And they also bring baggage of sorts at times when, you know, when I've run
campaigns twice, I've had the most endorsements for my candidates. And I can tell you the campaign
I ran when I didn't have, it was the most liberating. You could focus on your actual
plan and policies and not have so many backstreet drivers out there telling you what you should be
doing every day. So that's one of the problems with endorsements.
So for every great one, there's some that brings distractions and lots of demands.
One of the interesting ones, Ontario, 2018 leadership race, I managed Christine Elliott's
and we had the most endorsements.
Doug Ford had almost no endorsements at all.
And it worked very well for his narrative because he was able to push that the party needed fundamental change.
And that was part of the problem. That's why we were losing to the Liberals so often.
So it fit his narrative well that he didn't have the caucus support.
And then the members overwhelmingly chose him as leader.
So and he's obviously had great success since then.
Contrasting one of the, you know, some big endorsements that mattered.
I remember in Aaron O'Toole's 2020 campaign, you know,
I was very clear during that one that anyone who wanted to support Aaron,
you had to endorse him and push his narrative.
It wasn't about what the endorser
liked about Aaron. It was about our story that we were pushing and what he stood for.
And Jason Kenney was a huge endorsement on that front, a huge boost. You know, he was seen as a
true blue conservative and that led a lot of credibility. So it certainly helped a lot.
But on the other side of it, of endorsements that don't work, like looking at
the Mark Carney leadership campaign, you know, he's trying to position himself as an outsider,
a builder who's here to change things. But then you see him in all these videos with
Trudeau's cabinet ministers, the very people many Canadians blame for the country's problems. And
to me, that's a big problem with your narrative. If your story about building something new,
you don't hang out with the folks who tore things down. So again, you know, for me, that's a big problem with your narrative. If your story about building something new, you don't hang out with the folks who tore things down. So again, you know, for me,
it's a simple lesson. If you have endorsements, you got to use them strategically and you got
to make sure that they advance your narrative and don't, in this case, I think, hurt it.
All right. Well, let's see how Bruce responds to that one.
Yeah. You know, look, I love Fred and I love his analysis always. And I agreed with about 42, 43 percent of what he said there. And certainly I don't challenge anything that he said about how the Conservative Party works. It's clear he's got all the battle scars and he's won some wins and he's had some other outcomes. So I'm always interested in them. But I don't know that the Liberal Party is
the same as the Conservative Party as it relates to endorsements, at least in particular in the
current context. I mean, yes, Mark Carney has a lot of endorsements from a caucus. If endorsements
were really that bad for him, I guess the question in my mind would be, would Chrystia Freeland
rather not have those endorsements? Would she be better off? Is she better off because she doesn't
have those endorsements? It doesn't feel like that to me. And part of the reason I think is that the
culture of the Liberal Party and its place in the political firmament right now is quite different
from the Conservative Party and where it's at right now.
And what do I mean by that? The Liberal Party culturally has been historically built as a
coalition of people who wanted to win, who wanted to form government, who cared about forming
government, whose values were fairly predictable, fairly reliably center, center left and a little bit center right, depending on the issues.

▸ MATERIAL SHOWN
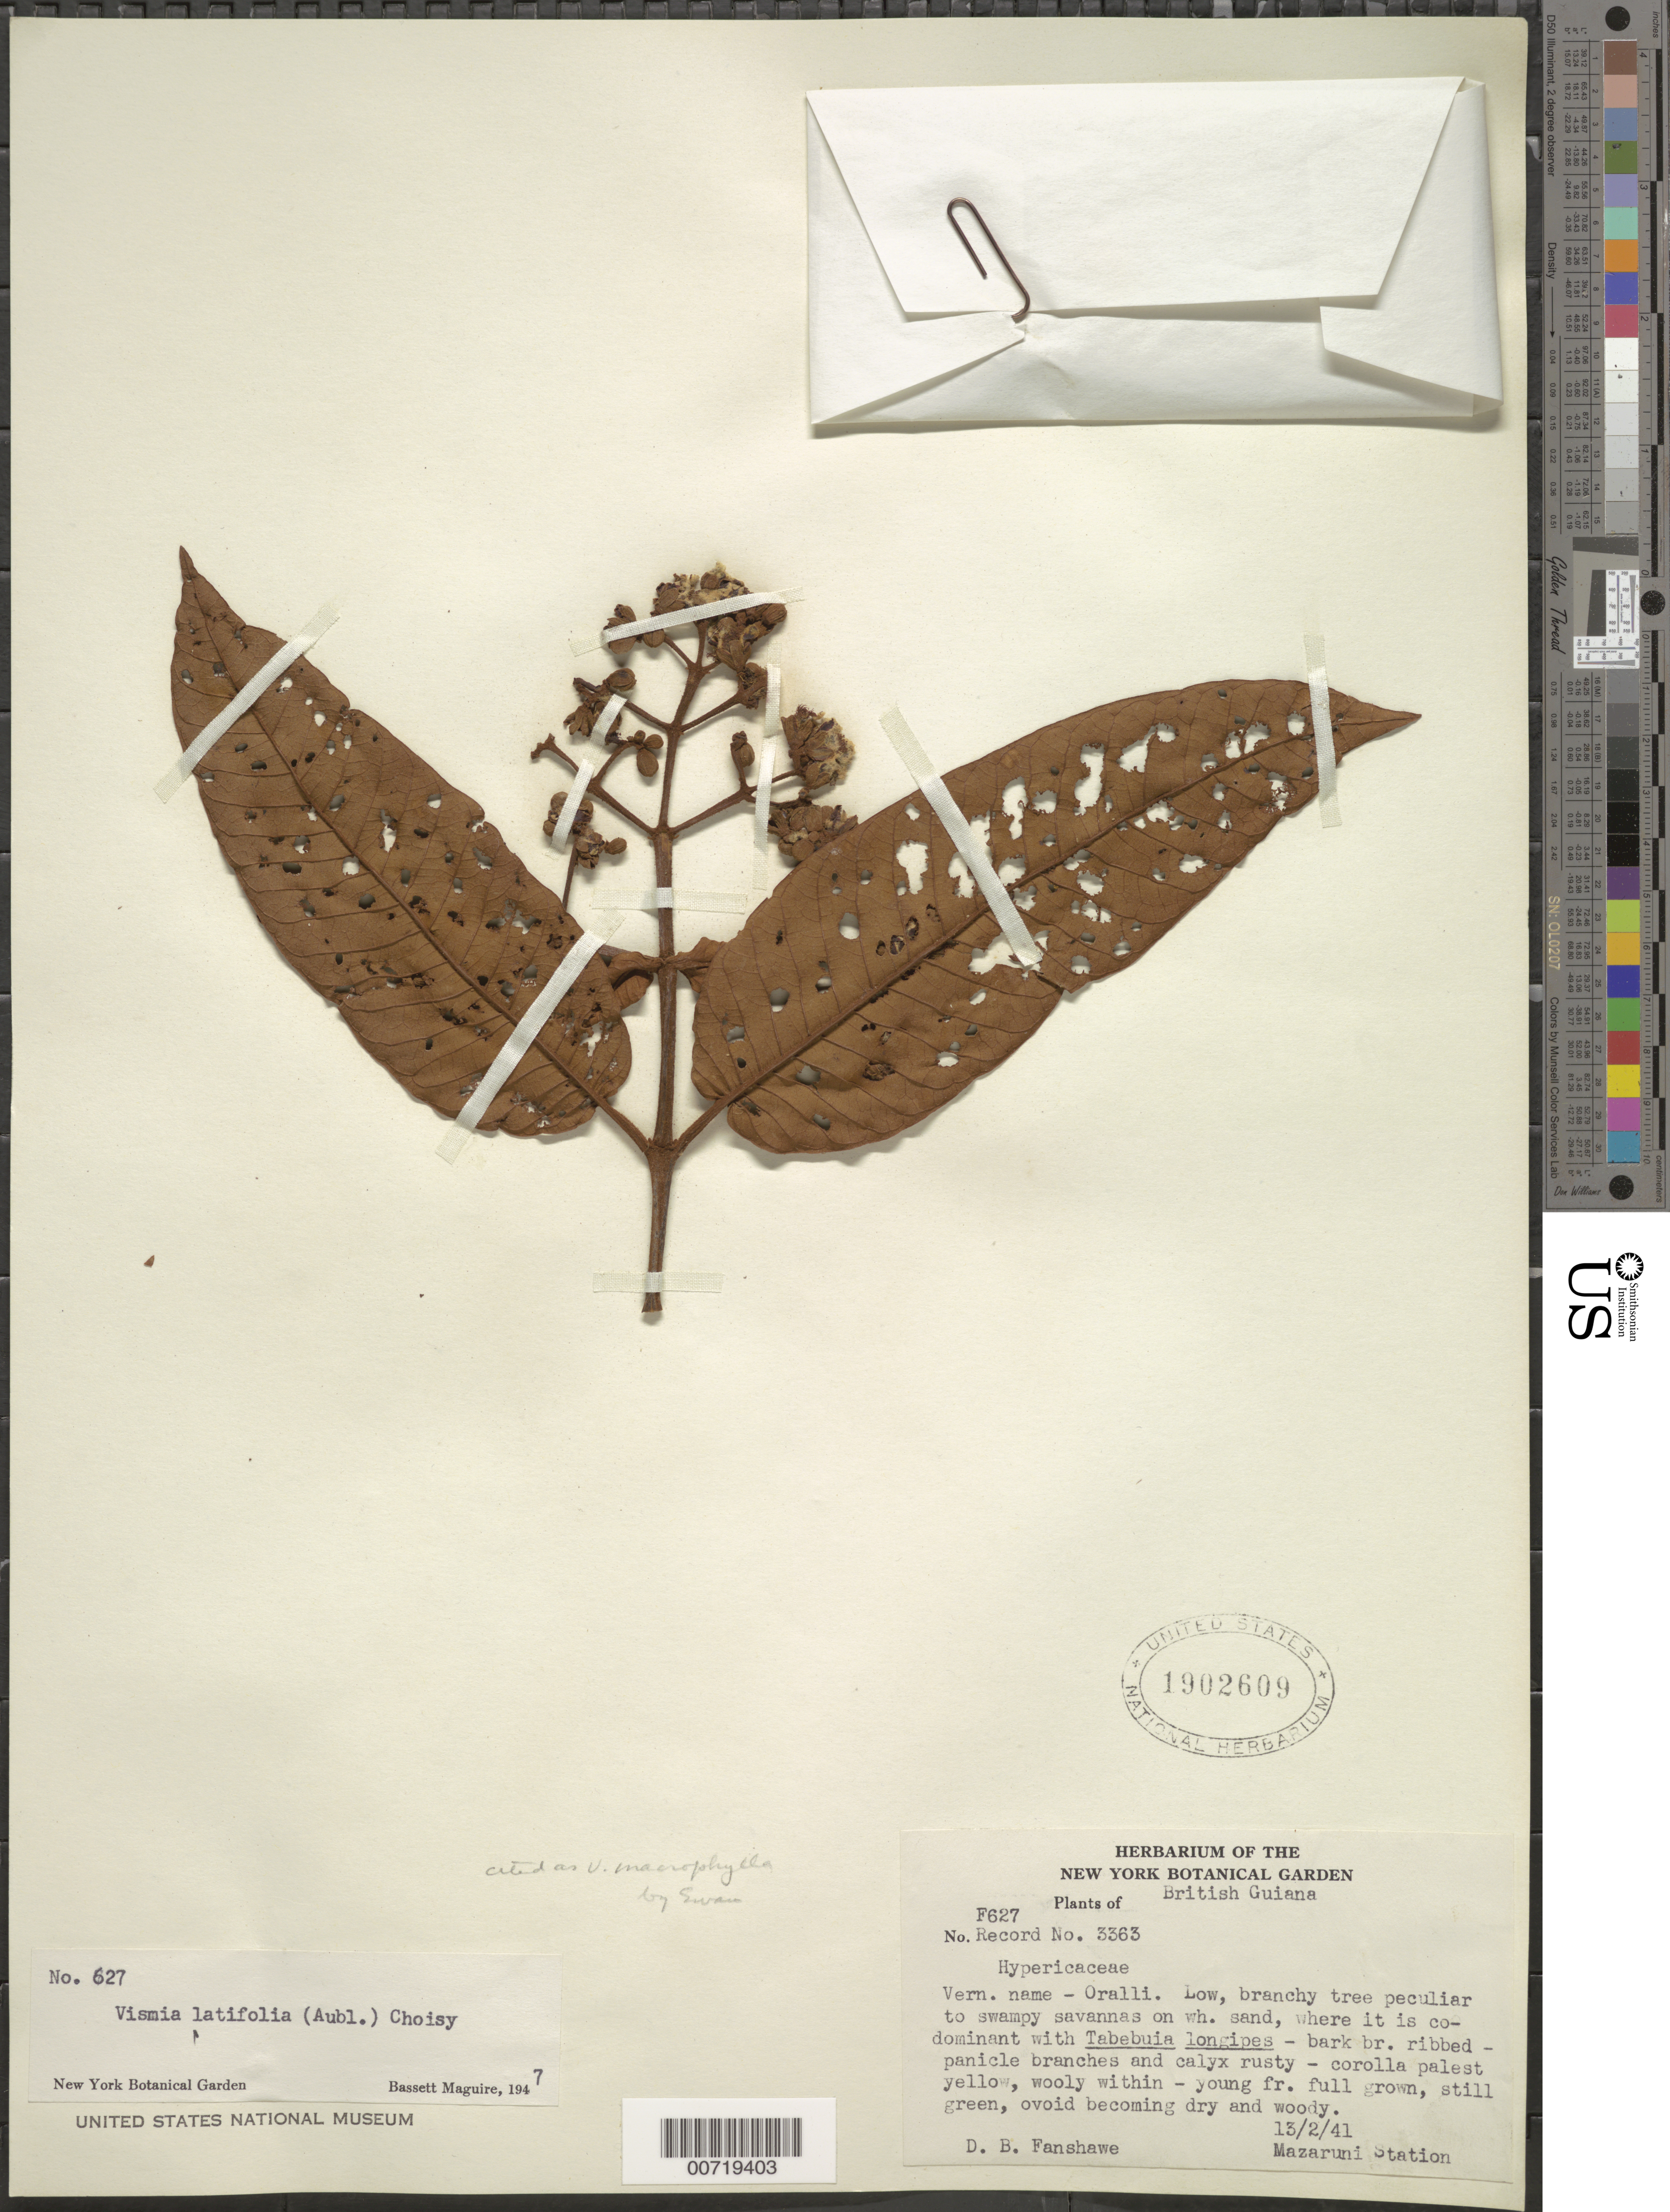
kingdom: Plantae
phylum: Tracheophyta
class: Magnoliopsida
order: Malpighiales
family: Hypericaceae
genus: Vismia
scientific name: Vismia macrophylla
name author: Kunth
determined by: Ewan, J. A.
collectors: D. B. Fanshawe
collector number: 3363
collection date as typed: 13-Feb-41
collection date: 1941-02-13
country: Guyana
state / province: Cuyuni-Mazaruni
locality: Mazaruni Station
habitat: Swampy savannas on white sand, dominant with Tabebuia longipes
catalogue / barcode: US 1902609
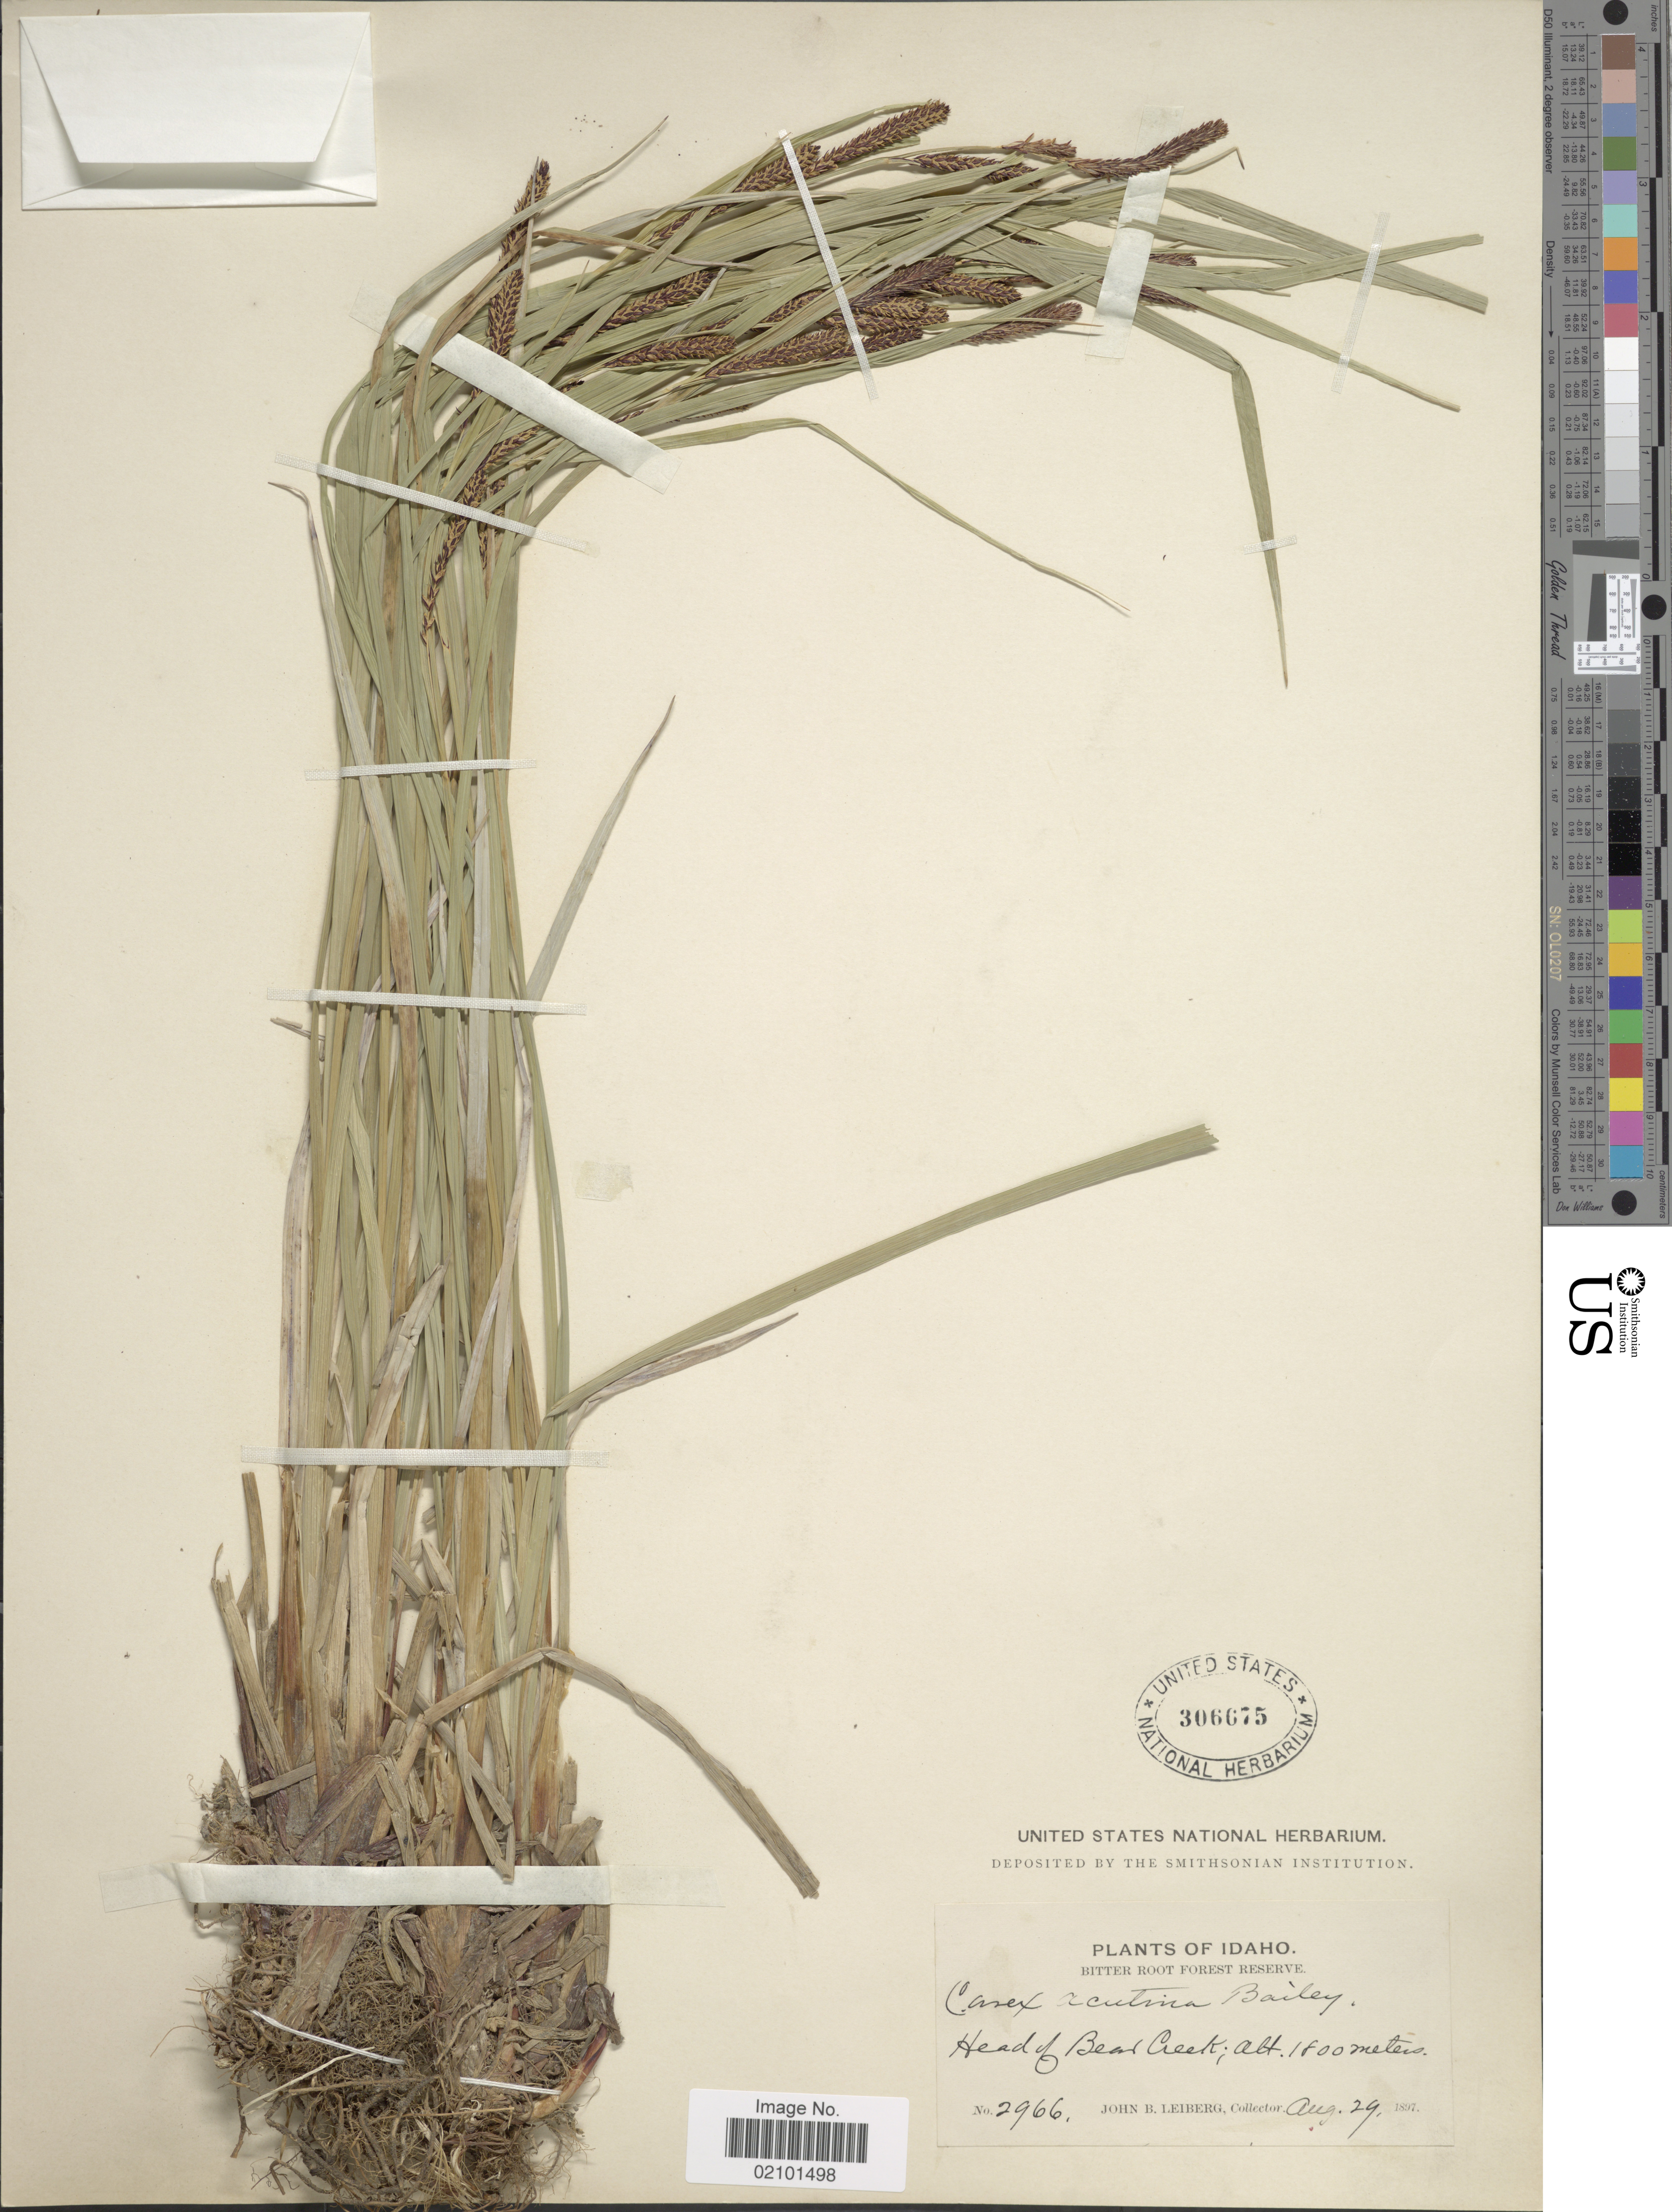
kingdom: Plantae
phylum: Tracheophyta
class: Liliopsida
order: Poales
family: Cyperaceae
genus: Carex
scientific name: Carex aquatilis var. aquatilis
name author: Wahlenb.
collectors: J. B. Leiberg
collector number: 2966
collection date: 1897-08-29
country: United States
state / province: Idaho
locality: Bitter Root Forest Reserve, head of Bear Creek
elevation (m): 1800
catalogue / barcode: US 306675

▸ WHAT YOU SHOULD DO
Write what comes next in the transcript on leadership-race endorsements, starting right after its final sentence and keeping the same speaker's voice.

▸ ANSWER TO THIS TASK
Whereas I think the conservative party makeup has been a little bit more influenced by some people who really want a very conservative government and some people who just don't want too liberal a government. I don't think the Liberal Party has the same degree of animated base
that would make me think, OK, it doesn't really matter where the local MP is. I think the local
MP's point of view does matter. And I think it matters maybe in particular in a situation where
the party is so far behind in the polls, staring an election in the face, where a lot of MPs might
lose their seats, where the Liberal Party might be reduced to third or fourth place, a really
desperate situation that the party has been feeling for a period of time. And they're looking,
I think, party members for what is it that might take us away from that kind of scenario. And I think in that sense, they're looking for signals
from people who are, you know, front and center talking with the candidates who know Chrystia
Freeland, who know Karina Gould, and who've come to know Mark Carney a little bit. So I think in
that race, those endorsements do matter. But there's one other thing that I wanted to mention,
which is Elon Musk has been endorsing candidates around the world now.
He talks about Nigel Farage in the UK.
He's endorsed this Alternative for Germany party, far-right party in Germany.
And he's endorsed Pierre Polyev in Canada.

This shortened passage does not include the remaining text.